Wachtell Lipton reports:
The SEC Staff has issued revised guidance rescinding prior Staff Legal Bulletins addressing the exclusion of Rule 14a-8 shareholder proposals based on the social significance to a company, “micromanagement” or “economic relevance.” The changes will likely facilitate a larger number of shareholder proposals, including ESG proposals, coming to a shareholder vote. ...
The new guidance revises the SEC’s application of the “ordinary business” exclusion, which considered whether a proposal was of social policy significance or sought to micromanage a company. While the Staff has previously focused on the significance of a social policy issue to a particular issuer, they will now focus on the proposal’s “broad societal impact.”
This is appalling.

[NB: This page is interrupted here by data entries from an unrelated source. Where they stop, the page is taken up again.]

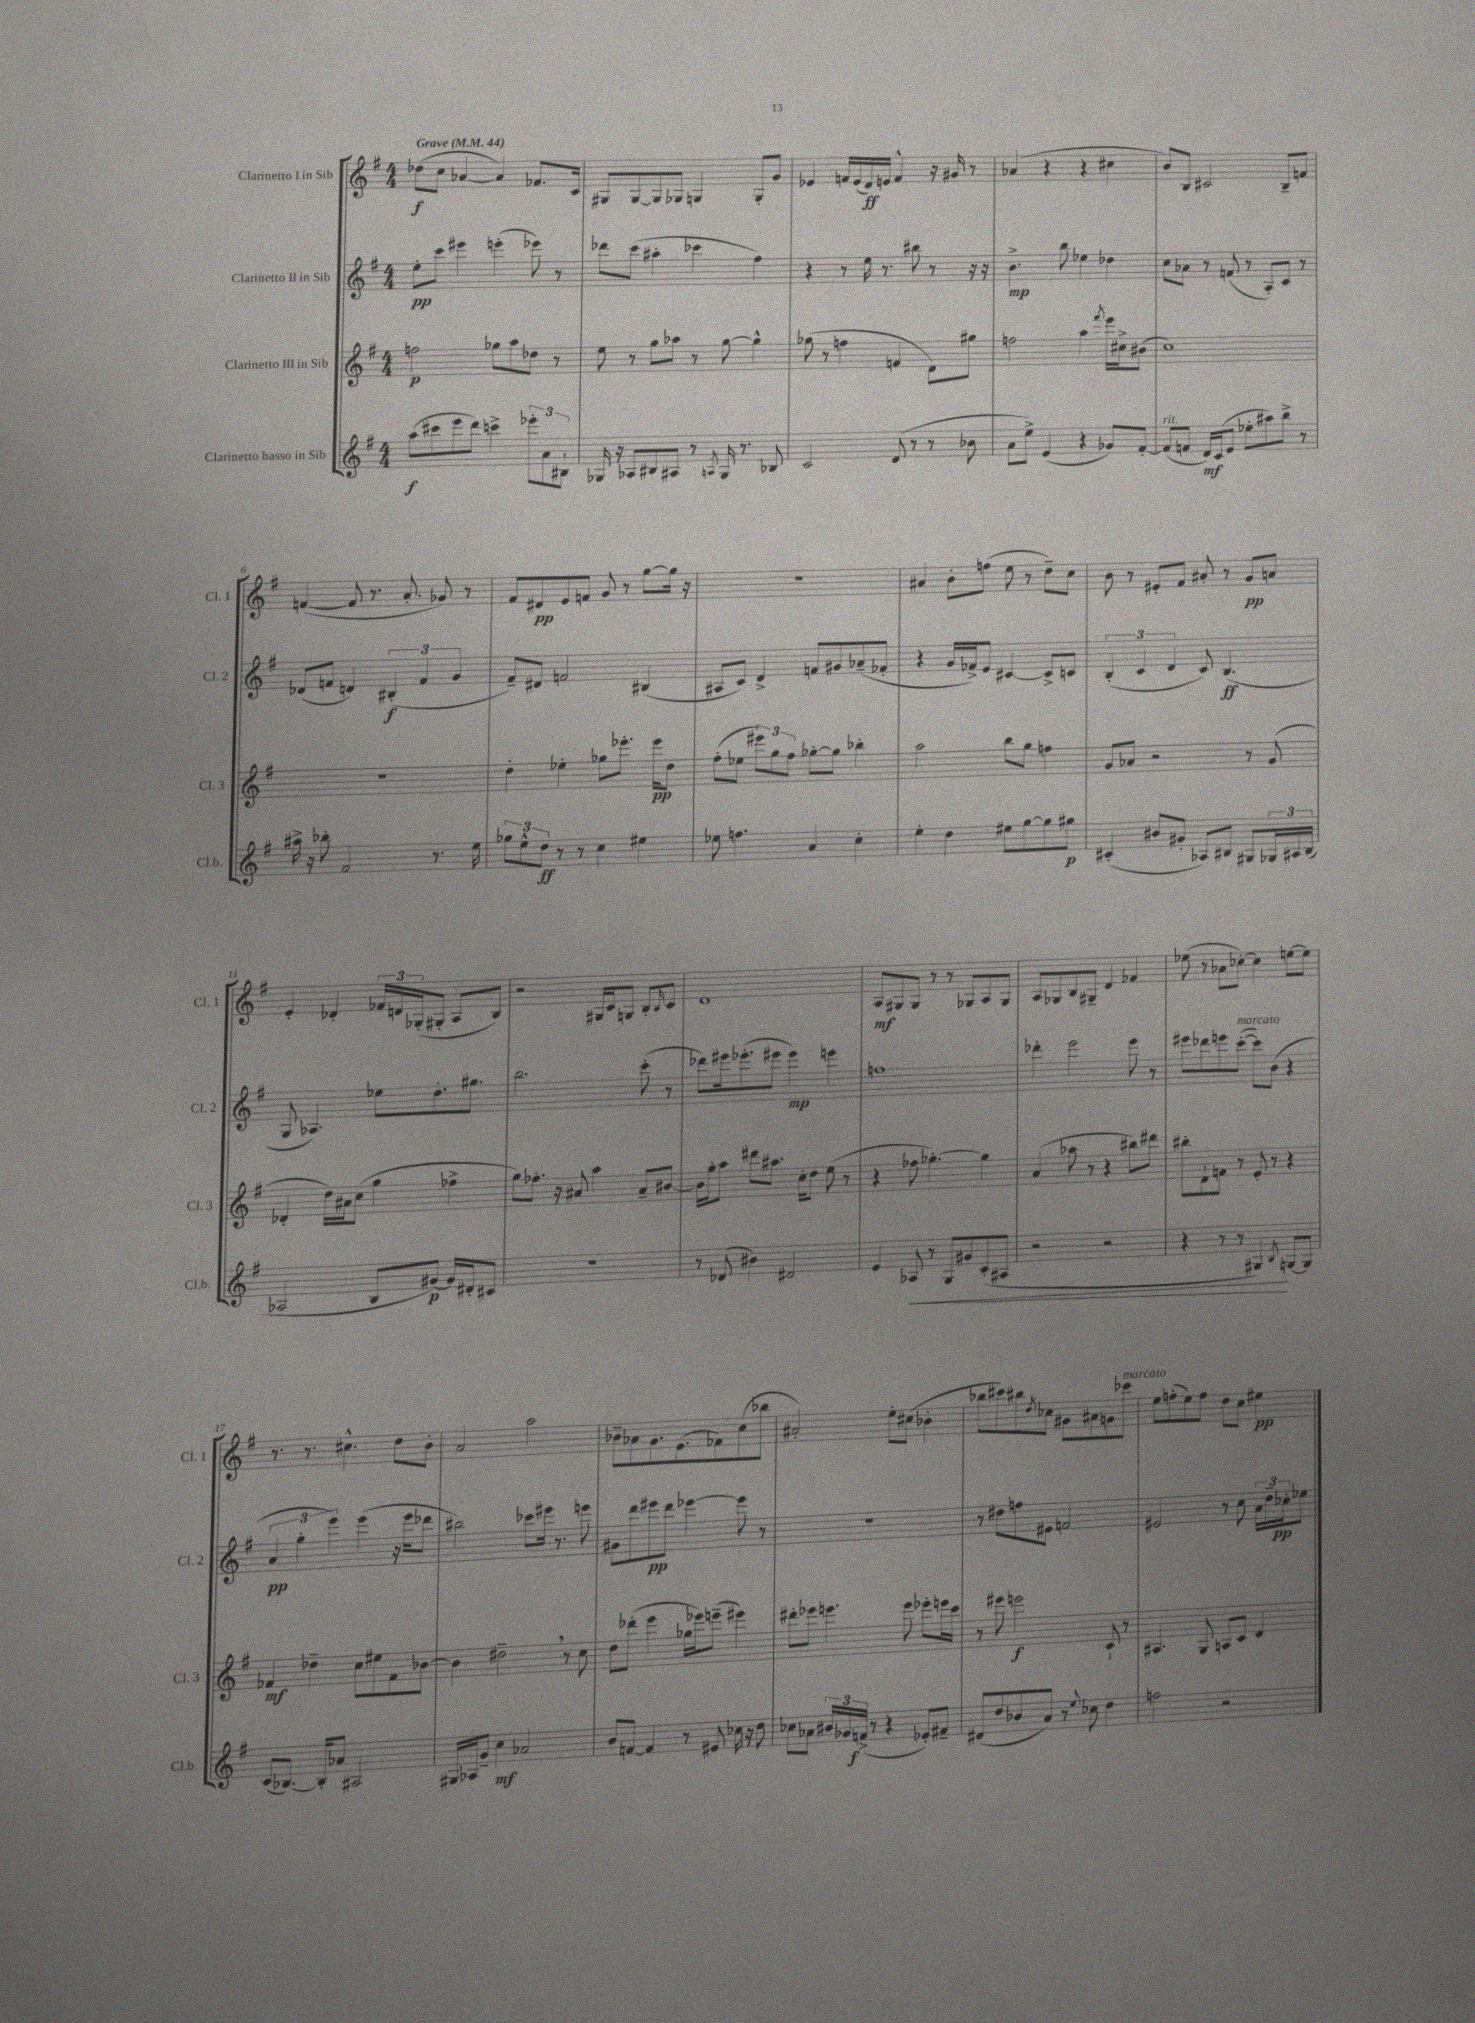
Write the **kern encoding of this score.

**kern	**kern	**kern	**kern
*staff4	*staff3	*staff2	*staff1
*clefG2	*clefG2	*clefG2	*clefG2
*k[f#]	*k[f#]	*k[f#]	*k[f#]
*M4/4	*M4/4	*M4/4	*M4/4
*MM44	*MM44	*MM44	*MM44
(8aa	2ff	8ee'	(8dd-
8ccc#	.	8ccc	8cc
8eee	.	4eee#	[4a-
8ddd)	.	.	.
4ccc^	8gg-	(4eee'	4a-])
.	8aa	.	.
12eee-'	8dd-	8eee-)	8.f-
12a	.	.	.
.	8r	8r	.
12B#`	.	.	.
.	.	.	16c
=	=	=	=
16G-	8ee	8ddd-	8G#
16r	.	.	.
8A-	8r	(8ccc	[8G#
8B#	8gg	4aa#'	8G#]
8A#	8aa-	.	8G-
8r	8r	4ccc-	4G
8qA	.	.	.
16G-	[8gg	.	.
8.r	.	.	.
.	4gg^^]	4ff#)	8G'
8B-	.	.	8g
=	=	=	=
2c	(8gg-	4r	4e-
.	8r	.	.
.	4ff	8r	16f
.	.	.	(16e-
.	.	16ee	16d)
.	.	8.r	16e
(8d	4f	.	4f^^
8r	.	8bb#	.
8r	8d)	8r	16r
.	.	.	16g#
8b-	8gg#	16r	8r
.	.	16r	.
=	=	=	=
8a	2ff	4.b^	(4a-
8ee^)	.	.	.
(4e	.	.	4r
.	.	8bb	.
4r	4aa	4ee-	4r
.	8qfff#	.	.
8g-)	16eee	4dd-	4cc#
.	16cc#^	.	.
[8f#'	(8b#	.	.
=	=	=	=
(8f#]	1cc)	8cc	8b)
8f	.	8a-	8B
16d)	.	8r	2c#
(16c	.	.	.
8e	.	(8f	.
8ee-'	.	8r	.
8aa#)	.	8A')	.
8bb^	.	8c	8B~
8r	.	8r	8f
=	=	=	=
16aa#^	1r	(8d-	([4f
16r	.	.	.
8bb-'	.	8f	.
2f#	.	4d)	8f]
.	.	.	8.r
.	.	(6B#'	.
.	.	.	8.a'
.	.	6f	.
8.r	.	.	8g-)
.	.	6g	.
.	.	.	8r
16ee	.	.	.
=	=	=	=
12gg-	4dd'	8f#~)	8f#
12ee^^	.	.	.
.	.	8d#	8d#
12dd	.	.	.
8r	4ee-'	2f	8e
8r	.	.	8f
4cc	8gg-	.	8g
.	8.eee-'	.	8r
4ee#	.	(4B#	[8gg
.	16eee-	.	.
.	8dd	.	16gg]
.	.	.	16r
=	=	=	=
8ee-	(8ff#'	8A#	1r
4.ff	8ee-	8c)	.
.	12eee#)	4d^	.
.	12gg	.	.
.	12ff#	.	.
4a	[8gg-'	8f	.
.	8gg-]	8g#	.
4cc'	4bb-'	(8a-~	.
.	.	8f-'	.
=	=	=	=
4ee'	2aa	4r	4a#
4dd	.	16g	8b'
.	.	16f-^)	.
.	.	8e	(8ff
8ee#	8bb	[4c#	8ee
[8gg	8gg	.	8r
8gg]	4ff	8c#^]	8dd~)
8gg#	.	8c	8cc
=	=	=	=
(4c#'	8g	(6B'	8b
.	8a-	.	8r
.	.	6c	.
8b#	2r	.	8e#'
.	.	6d	.
8g#'	.	.	8f#
8A-)	.	8c)	8a#'
8B#	.	(4.B	8r
8G#	8r	.	8g
24G-	(8g	.	8a
24A#	.	.	.
(24B#	.	.	.
=	=	=	=
2A-	4d-'	8G	4e'
.	.	4.A-)	.
.	16dd)	.	4d-'
.	16a#	.	.
.	(8cc	.	.
8B	4gg	8ee-	24f-
.	.	.	24d
.	.	.	(24G-'
[8g#)	.	8.dd'	8G#'
16g#]	4ff-^	.	8A
16d#'	.	8.gg#	.
8c#	.	.	8B)
=	=	=	=
1r	8gg)	2.bb	2r
.	8.ff-'	.	.
.	16r	.	.
.	8a#	.	.
.	4aa	.	16G#
.	.	.	16c
.	.	.	8G
.	8a#~	(8ccc'	8B'
.	.	.	16qqB
.	[8b#	8r	8c
=	=	=	=
8r	16b#]	8ddd-)	1d
.	16gg'	.	.
(8d-	8aa	16eee#	.
.	.	(8.eee-'	.
4b#)	8ddd#	.	.
.	8.aa#	8eee#	.
2d#	.	4eee#)	.
.	16cc'	.	.
.	8dd	.	.
.	(8ee	4eee	.
.	8r	.	.
=	=	=	=
4e	4r	1ff	8A
.	.	.	8G#
8A-	8ff-	.	8G#
8r	[4.gg-')	.	8r
8G	.	.	8r
8g#	.	.	8G-
(8c'	4gg-]	.	8A
8A#	.	.	8G-
=	=	=	=
2r	(4a	4ddd-'	8A
.	.	.	8G-
.	8aa-	2eee	8B
.	8r	.	8G#~
2r	4r	.	4d
.	8bb#)	8eee	4f-
.	8ddd#	8r	.
=	=	=	=
4r	8bb#'	8eee#	(8ee-
.	8d`	8ddd-	8r
8r	8f	8eee	8a-
8r	8r	([8ccc'	[8cc-')
4G#)	8e'	8ccc])	4cc-]
.	8r	(8b	.
8qB	.	.	.
[8G	4r	4r	[8ee
8G]	.	.	8ee]
=	=	=	=
(8c	4f-	6a	8.r
[8.B-)	.	.	.
.	.	6gg'	.
.	.	.	8.r
.	4dd-~	.	.
16B-']	.	.	.
.	.	6eee)	.
8a-	.	.	4.cc#^^
2A#	8cc	(4eee	.
.	8ee#	.	.
.	8f-	16r	8dd
.	.	16eee	.
.	[8b-	8ddd-	8b'
=	=	=	=
16G#	4b-]	2bb#)	2a
16A-	.	.	.
8g~	.	.	.
4cc	2dd#~	.	.
2a-	.	8ccc-	2aa
.	.	16eee#	.
.	.	8.r	.
.	8r	.	.
.	8cc	8eee	.
=	=	=	=
8b	8dd	8g#	8b-~
[8f	(8ddd-'	8ddd	8a-
4f]	4eee	8eee#	8.g
.	.	8ddd	.
.	.	.	(8.e
8r	16gg-	[4eee-	.
.	16eee-)	.	.
8e#	(8eee~	.	8f-)
16cc-	4eee#)	8eee-]	(8cc
16r	.	.	.
8dd	.	8r	8bb-
=	=	=	=
8cc-	8ddd#'	1r	2a#')
8a-	8eee-	.	.
24b#	4.eee	.	.
24g-	.	.	.
(24f^	.	.	.
8r	.	.	.
4r	.	.	8ee'
.	8eee	.	(8cc#
8e-')	8eee-'	.	4b-'
8f#~	16eee	.	.
.	16ccc	.	.
=	=	=	=
(8d#	8r	8r	8bb-
8dd	8eee#	8dd#	8ccc#)
8b-	2eee	8ff	8bb#
.	.	.	8qdd
8a)	.	8e#	8cc-
8r	.	2f	8g#
8qqee	.	.	.
8cc-	.	.	8a#
4dd	8c`	.	8g
.	8r	.	8ccc-
=	=	=	=
2ff	4.A#	2e#	8ee
.	.	.	(8ff'
.	.	.	8ee)
.	8G	.	8ff
2r	8A	8r	8dd
.	8c	8cc	8cc
.	4d	24a	4ee#
.	.	24dd~	.
.	.	24cc-'	.
.	.	8ee-	.
==	==	==	==
*-	*-	*-	*-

In effect, the SEC is saying that corporate proxy statements can be conscripted by somebody owning a trivial amount of stock to solve "societal problems" that may have virtually no nexus to the company.
In addition, the SEC is encouraging shareholders to micromanage the company when it comes to woke issues:
For example, a proposal requesting a company set greenhouse gas emission targets, but providing the company with discretion on a method for its implementation, will no longer meet the threshold for exclusion based on micromanagement.
How is deciding corporate environmental policy not micromanagement?
Wachtell concludes:
it is not clear which social issues the Staff will deem broad enough to “transcend the ordinary business,” beyond the Staff’s examples of proposals relating to human capital management with a broad social impact or to greenhouse gas emissions targets without specific methodologies.
Piffle. It is perfectly obvious that the SEC has become a tool of the Warren/Sanders/AOC wing of the Democratic Party and is now leading the charge towards woke capitalism. I feel confident in predicting that woke shareholder proposals will breeze through the process. In the unlikely event that conservatives emulated progressives and started using the shareholder proposals to effect their policy goals, however, I'd bet the SEC allows their exclusion.